- _Your instructions_: Extract all lines from the data beneath that include the word "source".

----------------------------------------

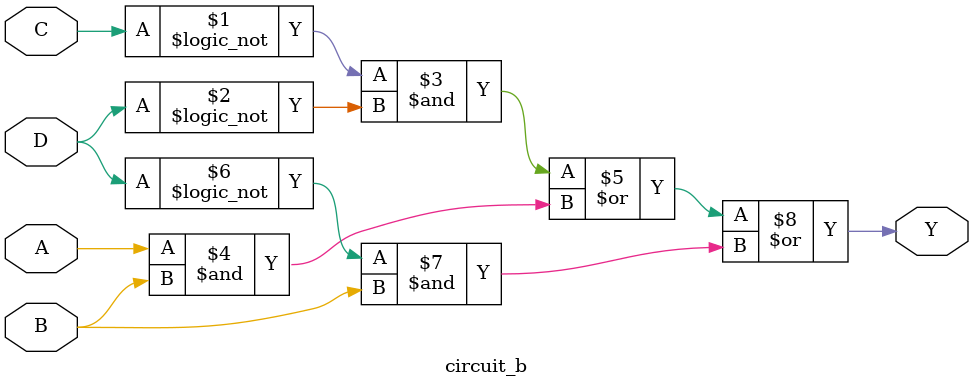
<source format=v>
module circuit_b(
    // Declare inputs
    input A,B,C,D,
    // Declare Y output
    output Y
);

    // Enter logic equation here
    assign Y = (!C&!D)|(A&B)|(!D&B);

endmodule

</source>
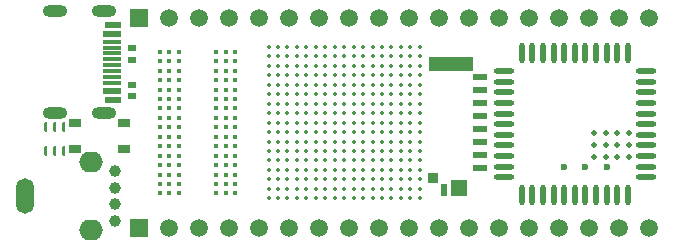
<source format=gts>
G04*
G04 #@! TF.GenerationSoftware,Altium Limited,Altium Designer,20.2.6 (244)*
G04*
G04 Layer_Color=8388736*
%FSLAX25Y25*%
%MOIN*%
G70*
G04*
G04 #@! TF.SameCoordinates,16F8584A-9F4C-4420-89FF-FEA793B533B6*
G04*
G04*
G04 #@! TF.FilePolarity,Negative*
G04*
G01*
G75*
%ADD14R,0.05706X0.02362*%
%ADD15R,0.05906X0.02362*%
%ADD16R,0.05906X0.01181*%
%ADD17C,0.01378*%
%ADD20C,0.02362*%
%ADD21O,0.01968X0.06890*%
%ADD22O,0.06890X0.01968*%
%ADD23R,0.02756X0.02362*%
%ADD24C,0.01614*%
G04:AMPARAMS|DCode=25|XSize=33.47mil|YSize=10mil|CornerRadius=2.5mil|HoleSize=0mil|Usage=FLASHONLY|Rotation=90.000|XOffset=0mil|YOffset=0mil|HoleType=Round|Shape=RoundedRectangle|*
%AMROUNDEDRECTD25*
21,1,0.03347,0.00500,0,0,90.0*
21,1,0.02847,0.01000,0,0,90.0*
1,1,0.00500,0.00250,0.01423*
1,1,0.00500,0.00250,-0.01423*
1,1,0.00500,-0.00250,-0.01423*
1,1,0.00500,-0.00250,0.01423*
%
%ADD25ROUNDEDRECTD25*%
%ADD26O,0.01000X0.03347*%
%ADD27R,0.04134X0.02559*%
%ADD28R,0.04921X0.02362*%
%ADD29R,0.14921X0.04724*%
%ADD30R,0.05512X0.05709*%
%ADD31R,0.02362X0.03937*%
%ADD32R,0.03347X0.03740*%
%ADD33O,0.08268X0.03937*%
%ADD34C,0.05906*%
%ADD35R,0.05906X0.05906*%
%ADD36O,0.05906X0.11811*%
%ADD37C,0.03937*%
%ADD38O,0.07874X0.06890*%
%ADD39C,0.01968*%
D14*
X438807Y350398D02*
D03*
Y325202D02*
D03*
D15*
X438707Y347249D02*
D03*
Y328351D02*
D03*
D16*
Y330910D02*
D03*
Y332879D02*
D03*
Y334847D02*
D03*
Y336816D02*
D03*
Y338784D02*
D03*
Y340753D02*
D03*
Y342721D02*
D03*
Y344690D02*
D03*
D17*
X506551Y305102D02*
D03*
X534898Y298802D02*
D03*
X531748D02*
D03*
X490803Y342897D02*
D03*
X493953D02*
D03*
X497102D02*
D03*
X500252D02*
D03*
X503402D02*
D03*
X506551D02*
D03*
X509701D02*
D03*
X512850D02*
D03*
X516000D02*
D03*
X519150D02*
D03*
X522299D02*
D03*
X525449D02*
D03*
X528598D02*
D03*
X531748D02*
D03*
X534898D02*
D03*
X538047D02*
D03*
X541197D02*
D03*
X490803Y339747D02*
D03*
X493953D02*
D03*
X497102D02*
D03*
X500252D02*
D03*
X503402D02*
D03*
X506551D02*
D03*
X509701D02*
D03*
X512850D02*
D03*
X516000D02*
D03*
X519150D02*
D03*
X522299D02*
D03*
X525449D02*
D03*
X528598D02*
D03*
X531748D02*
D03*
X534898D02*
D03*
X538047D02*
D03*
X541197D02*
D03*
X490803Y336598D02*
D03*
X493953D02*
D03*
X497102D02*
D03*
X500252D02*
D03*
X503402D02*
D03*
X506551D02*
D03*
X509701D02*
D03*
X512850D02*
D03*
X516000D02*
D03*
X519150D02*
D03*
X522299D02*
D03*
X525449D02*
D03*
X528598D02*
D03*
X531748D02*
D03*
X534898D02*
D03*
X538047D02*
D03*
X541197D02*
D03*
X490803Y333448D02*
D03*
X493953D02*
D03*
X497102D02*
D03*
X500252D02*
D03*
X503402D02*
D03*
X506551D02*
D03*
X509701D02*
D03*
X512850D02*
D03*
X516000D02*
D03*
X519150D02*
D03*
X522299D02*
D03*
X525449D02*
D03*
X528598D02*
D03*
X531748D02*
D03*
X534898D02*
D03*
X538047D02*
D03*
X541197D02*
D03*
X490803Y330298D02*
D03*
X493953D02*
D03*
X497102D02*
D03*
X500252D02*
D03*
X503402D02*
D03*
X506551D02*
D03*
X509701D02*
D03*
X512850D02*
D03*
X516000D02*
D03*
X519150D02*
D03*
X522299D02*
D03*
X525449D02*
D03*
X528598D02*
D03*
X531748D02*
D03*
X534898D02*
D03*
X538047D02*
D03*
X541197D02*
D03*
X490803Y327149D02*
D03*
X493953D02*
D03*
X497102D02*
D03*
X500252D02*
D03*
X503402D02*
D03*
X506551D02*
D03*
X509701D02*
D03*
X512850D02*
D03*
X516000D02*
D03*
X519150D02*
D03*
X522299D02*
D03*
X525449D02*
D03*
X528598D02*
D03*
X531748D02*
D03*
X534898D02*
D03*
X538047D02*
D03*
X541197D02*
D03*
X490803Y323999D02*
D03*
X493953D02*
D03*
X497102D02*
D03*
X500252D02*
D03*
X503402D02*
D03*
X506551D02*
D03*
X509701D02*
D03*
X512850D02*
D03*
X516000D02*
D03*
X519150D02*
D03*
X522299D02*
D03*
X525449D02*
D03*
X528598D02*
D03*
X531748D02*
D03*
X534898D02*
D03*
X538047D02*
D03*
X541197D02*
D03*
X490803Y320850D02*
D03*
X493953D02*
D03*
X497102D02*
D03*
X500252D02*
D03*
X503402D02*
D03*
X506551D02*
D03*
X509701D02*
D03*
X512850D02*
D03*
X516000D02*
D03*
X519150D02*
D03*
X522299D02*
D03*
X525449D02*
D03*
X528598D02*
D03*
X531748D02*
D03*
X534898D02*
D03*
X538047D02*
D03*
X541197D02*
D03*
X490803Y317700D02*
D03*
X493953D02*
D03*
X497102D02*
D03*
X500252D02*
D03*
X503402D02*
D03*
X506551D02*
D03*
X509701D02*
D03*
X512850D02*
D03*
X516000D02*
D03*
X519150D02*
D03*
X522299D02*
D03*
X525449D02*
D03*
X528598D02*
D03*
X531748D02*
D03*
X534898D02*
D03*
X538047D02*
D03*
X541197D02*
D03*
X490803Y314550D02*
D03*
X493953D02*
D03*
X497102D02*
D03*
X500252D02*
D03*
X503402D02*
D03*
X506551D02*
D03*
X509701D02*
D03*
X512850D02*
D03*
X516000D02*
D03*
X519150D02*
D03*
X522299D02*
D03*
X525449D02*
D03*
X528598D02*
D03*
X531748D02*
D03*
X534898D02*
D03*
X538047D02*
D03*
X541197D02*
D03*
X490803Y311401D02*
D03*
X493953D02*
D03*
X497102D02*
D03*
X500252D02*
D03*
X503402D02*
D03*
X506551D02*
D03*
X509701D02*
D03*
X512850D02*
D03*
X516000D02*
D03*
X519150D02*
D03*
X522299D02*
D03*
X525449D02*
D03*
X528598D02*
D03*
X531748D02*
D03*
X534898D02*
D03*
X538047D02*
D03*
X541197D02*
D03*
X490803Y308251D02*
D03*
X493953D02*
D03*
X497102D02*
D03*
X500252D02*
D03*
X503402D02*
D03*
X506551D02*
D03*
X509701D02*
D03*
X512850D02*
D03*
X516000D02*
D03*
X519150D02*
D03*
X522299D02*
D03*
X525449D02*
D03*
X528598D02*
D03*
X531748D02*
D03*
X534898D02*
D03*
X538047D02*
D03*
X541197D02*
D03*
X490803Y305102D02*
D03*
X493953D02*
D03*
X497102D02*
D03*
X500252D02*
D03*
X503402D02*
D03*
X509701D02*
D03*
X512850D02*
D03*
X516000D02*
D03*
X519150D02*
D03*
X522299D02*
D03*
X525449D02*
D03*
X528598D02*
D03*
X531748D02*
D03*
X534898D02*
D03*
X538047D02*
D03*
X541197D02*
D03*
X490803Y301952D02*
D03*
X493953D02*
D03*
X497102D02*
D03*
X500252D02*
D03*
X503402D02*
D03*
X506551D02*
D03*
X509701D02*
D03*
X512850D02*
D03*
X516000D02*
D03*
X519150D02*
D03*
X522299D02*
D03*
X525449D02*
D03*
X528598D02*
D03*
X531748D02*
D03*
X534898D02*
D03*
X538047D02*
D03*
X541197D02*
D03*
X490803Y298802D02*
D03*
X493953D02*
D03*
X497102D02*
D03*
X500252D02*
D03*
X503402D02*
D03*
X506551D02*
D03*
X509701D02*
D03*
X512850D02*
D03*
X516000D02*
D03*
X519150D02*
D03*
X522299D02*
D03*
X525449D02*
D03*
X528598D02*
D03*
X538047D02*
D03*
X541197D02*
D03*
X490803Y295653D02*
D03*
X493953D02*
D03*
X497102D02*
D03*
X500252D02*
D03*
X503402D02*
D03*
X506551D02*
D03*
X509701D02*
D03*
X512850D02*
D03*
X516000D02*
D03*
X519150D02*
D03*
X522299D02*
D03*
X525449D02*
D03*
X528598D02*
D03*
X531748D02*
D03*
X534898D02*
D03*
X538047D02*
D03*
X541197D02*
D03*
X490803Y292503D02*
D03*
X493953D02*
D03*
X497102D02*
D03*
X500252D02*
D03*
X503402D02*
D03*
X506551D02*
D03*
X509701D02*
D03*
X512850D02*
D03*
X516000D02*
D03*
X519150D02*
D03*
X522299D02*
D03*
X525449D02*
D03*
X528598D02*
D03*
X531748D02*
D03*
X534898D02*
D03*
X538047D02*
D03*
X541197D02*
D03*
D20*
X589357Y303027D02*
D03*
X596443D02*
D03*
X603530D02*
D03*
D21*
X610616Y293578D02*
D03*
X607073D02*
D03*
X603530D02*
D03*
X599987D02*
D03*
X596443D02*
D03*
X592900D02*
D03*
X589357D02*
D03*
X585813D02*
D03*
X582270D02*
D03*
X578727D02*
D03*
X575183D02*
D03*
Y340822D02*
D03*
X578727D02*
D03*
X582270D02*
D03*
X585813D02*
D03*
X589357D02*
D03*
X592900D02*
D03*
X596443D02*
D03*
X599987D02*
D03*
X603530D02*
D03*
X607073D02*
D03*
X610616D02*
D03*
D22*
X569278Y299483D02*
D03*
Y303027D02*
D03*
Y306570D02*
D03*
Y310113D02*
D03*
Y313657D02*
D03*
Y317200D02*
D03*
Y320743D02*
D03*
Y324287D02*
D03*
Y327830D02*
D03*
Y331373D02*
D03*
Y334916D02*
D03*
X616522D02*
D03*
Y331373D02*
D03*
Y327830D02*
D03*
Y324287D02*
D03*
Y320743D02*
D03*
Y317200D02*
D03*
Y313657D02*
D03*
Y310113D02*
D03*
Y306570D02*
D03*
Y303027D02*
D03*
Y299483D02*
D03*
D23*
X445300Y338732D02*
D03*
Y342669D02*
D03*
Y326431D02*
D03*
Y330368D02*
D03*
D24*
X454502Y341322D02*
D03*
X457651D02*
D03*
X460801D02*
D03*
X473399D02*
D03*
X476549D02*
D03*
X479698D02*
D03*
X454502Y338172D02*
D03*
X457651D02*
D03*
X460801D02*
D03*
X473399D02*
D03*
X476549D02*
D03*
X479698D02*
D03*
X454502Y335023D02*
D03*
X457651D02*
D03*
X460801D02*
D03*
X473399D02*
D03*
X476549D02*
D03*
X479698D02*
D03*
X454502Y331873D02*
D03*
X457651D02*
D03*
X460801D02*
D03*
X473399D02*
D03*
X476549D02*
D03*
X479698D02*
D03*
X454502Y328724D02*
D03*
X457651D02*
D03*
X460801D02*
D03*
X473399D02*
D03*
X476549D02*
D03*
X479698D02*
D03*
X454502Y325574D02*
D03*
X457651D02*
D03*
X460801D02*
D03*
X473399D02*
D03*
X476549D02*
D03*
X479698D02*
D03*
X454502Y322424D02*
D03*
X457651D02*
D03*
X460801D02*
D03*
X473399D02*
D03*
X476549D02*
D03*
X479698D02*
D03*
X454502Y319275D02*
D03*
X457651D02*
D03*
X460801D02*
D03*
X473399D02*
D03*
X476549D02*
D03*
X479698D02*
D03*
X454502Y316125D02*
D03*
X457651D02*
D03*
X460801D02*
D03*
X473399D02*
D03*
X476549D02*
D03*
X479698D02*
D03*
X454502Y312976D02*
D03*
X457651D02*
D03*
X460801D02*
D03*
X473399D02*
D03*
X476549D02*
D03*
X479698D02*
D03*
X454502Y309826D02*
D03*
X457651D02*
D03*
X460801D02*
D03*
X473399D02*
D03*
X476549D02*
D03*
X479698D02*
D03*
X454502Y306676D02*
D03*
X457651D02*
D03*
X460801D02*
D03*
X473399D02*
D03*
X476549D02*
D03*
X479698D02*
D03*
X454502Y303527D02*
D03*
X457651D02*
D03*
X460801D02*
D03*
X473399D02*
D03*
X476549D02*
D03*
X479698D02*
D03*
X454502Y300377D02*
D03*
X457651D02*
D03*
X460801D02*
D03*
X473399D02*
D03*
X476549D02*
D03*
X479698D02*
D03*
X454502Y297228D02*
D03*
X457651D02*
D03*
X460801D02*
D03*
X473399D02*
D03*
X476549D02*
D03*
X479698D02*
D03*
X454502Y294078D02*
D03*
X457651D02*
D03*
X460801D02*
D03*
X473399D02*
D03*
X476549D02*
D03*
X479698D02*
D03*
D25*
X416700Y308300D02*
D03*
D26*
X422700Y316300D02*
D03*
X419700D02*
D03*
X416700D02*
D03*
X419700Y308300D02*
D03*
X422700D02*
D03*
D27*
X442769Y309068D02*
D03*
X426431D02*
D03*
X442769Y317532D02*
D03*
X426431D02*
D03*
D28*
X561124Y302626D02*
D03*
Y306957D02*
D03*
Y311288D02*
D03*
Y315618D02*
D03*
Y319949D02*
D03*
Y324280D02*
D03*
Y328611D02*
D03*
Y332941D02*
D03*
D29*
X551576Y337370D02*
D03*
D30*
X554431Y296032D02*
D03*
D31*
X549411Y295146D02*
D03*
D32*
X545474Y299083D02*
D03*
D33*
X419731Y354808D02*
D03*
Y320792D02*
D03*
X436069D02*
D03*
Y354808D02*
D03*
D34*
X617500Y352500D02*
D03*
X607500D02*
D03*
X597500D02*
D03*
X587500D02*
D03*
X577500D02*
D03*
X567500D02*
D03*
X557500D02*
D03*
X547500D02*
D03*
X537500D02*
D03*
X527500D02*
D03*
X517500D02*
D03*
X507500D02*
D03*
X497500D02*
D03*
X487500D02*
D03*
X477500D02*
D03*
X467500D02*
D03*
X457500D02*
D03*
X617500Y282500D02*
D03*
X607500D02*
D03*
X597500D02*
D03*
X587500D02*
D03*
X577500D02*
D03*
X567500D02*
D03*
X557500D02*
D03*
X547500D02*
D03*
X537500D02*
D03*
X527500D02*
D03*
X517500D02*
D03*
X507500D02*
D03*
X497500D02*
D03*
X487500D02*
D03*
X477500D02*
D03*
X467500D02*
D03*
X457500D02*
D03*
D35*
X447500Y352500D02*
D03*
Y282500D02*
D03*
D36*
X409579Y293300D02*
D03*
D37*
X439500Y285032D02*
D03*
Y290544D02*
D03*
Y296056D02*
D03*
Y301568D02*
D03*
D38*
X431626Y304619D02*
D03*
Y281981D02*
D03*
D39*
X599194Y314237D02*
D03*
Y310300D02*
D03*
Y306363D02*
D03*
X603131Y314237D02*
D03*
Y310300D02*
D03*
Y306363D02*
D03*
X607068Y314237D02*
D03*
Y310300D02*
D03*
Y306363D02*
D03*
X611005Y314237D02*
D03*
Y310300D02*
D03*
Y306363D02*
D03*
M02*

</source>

----------------------------------------

- _Your solution_:
<source format=v>
</source>
<source format=gts>
</source>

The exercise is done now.